TASK TO CARRY OUT:
Before writing out the records, remove the pictures; keep everything else exact.
⁂
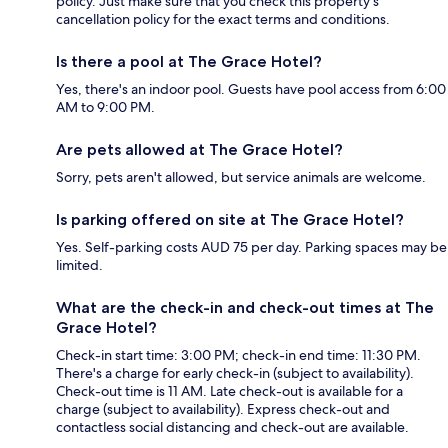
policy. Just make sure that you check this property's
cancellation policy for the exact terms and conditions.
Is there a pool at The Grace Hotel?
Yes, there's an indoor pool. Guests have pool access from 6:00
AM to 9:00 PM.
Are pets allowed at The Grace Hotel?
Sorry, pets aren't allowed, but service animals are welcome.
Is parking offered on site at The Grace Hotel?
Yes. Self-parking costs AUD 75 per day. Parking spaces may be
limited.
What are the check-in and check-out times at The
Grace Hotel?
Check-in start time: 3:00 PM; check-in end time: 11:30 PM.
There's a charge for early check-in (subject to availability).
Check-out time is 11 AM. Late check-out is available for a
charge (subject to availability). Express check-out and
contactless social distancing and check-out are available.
⁂
RESPONSE FOR THIS EXERCISE:
policy. Just make sure that you check this property's
cancellation policy for the exact terms and conditions.
Is there a pool at The Grace Hotel?
Yes, there's an indoor pool. Guests have pool access from 6:00
AM to 9:00 PM.
Are pets allowed at The Grace Hotel?
Sorry, pets aren't allowed, but service animals are welcome.
Is parking offered on site at The Grace Hotel?
Yes. Self-parking costs AUD 75 per day. Parking spaces may be
limited.
What are the check-in and check-out times at The
Grace Hotel?
Check-in start time: 3:00 PM; check-in end time: 11:30 PM.
There's a charge for early check-in (subject to availability).
Check-out time is 11 AM. Late check-out is available for a
charge (subject to availability). Express check-out and
contactless social distancing and check-out are available.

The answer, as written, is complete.